A deplorável escalada verbal entre o presidente dos EUA, Donald Trump, e o líder norte-coreano Kim Jong-un,
para além de um intercâmbio de bravatas impróprio até mesmo em brigas
de adolescentes, mostra até que ponto a concepção que o governante
norte-americano tem das relações internacionais o incapacita para lidar com crises complexas que, mal conduzidas — como é o caso —, podem ter graves consequências.
Deveria ser desnecessário dizer que Estados Unidos e Coreia do Norte
não se equiparam. Em primeiro lugar, pelo regime de liberdade e
direitos de que desfrutam seus cidadãos. A democracia mais poderosa do
mundo não joga de forma alguma no mesmo campo da obscura ditadura comunista
hereditária. Mas é disso exatamente que o inquilino da Casa Branca
deveria se lembrar ao subir à principal tribuna da comunidade de nações —
a Assembleia Geral das Nações Unidas
— e começar a expor sua visão do que será o mundo nos próximos anos. E
deveria ser qualquer coisa menos um lugar em que voem os insultos e as
ameaças nada veladas.
No entanto, mesmo já sendo alarmante o grau de hostilidade ao qual
estão chegando as coisas na crise norte-coreana, o presidente dos EUA
apresentou uma ideia ainda mais preocupante em médio e longo prazo para a
sobrevivência do atual sistema de relações diplomáticas.
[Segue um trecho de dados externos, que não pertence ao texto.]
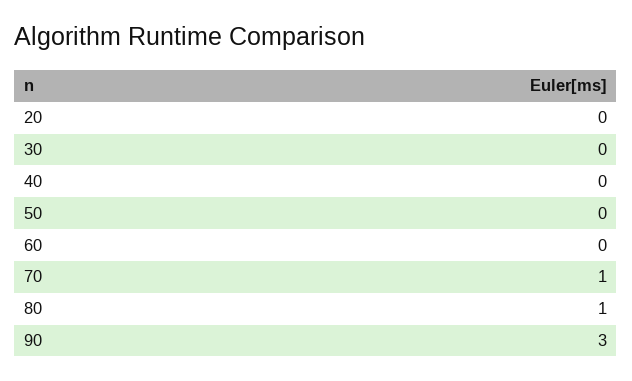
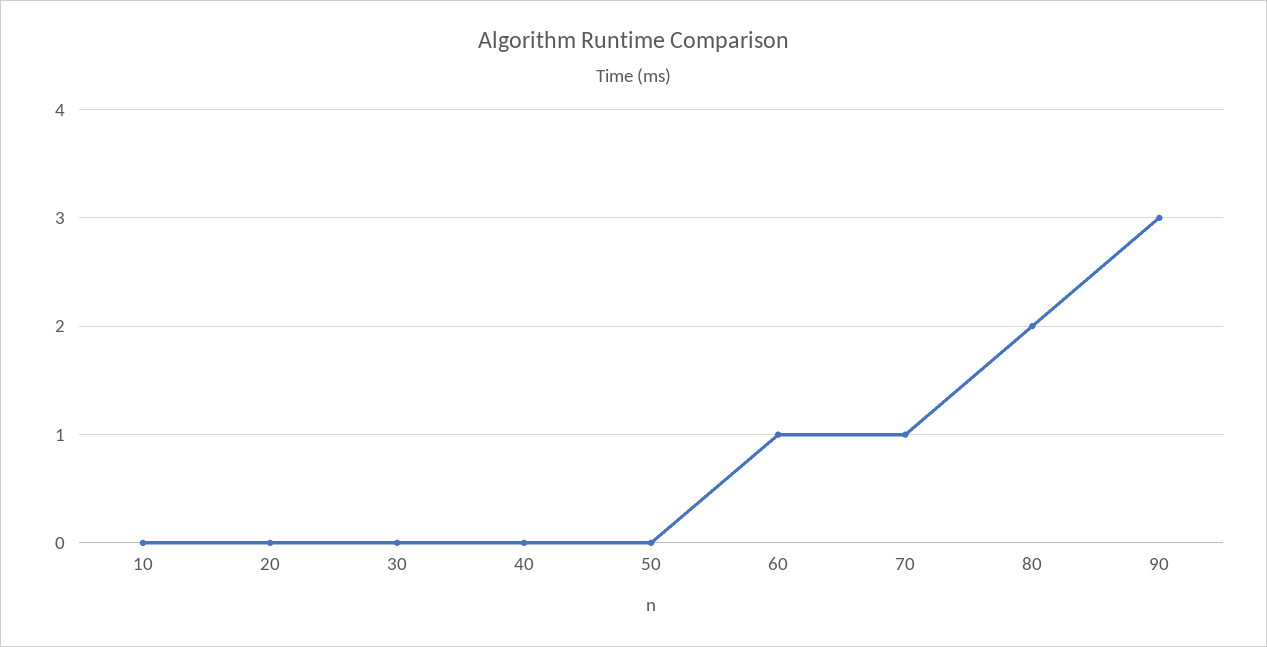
60: 0 -> 1
80: 1 -> 2
10: none -> 0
Em uma versão
do neoliberalismo econômico
selvagem aplicada ao diálogo entre as nações, Trump proclamou sua visão
de uma comunidade internacional composta por fortes nações-Estado cada
uma olhando primeiro — e proclamando — o próprio interesse acima de
qualquer outra consideração. O presidente norte-americano acrescentou
que isso facilitaria as relações pacíficas esquecendo — ou ignorando —
que esse sistema foi o que imperou durante todo o século XIX e teve um
resultado dramático materializado em duas Guerras Mundiais
com centenas de milhões de mortos e um mundo dividido durante os 70
anos seguintes. Um sistema do qual os Estados Unidos optaram por não
participar, preferindo ficar isolados a maior parte do tempo, até que
alguns de seus governantes entendessem — à força — que vivemos em um
planeta no qual já não é possível se fechar.
Desde 1945 — com seus altos e baixos e suas infelizmente
numerosíssimas exceções — a comunidade internacional encontrou e
garantiu um sistema para viver em paz e dirimir conflitos mediante a
negociação e a intervenção de grupos de países, às vezes sem qualquer
interesse direto no problema concreto. Um sistema integrador que
inclusive deu exemplos de grande sucesso em termos de democracia e
progresso, como no caso da União Europeia
tão desprezada por Trump. Substituir os fóruns de diálogo multilaterais
por conciliábulos a dois nos quais se supõe que o egoísmo — mal
classificado por Trump de patriotismo
— é a garantia de que tudo sairá bem é simplesmente um exercício
dialético difícil de acreditar. Ainda pior, em suas palavras o
presidente norte-americano aventou que nesse sistema cada país poderia
se organizar segundo suas diferenças. Devem deixar de nos importar as
violações de direitos humanos em outros lugares? Decididamente, o mundo de Donald Trump não será melhor.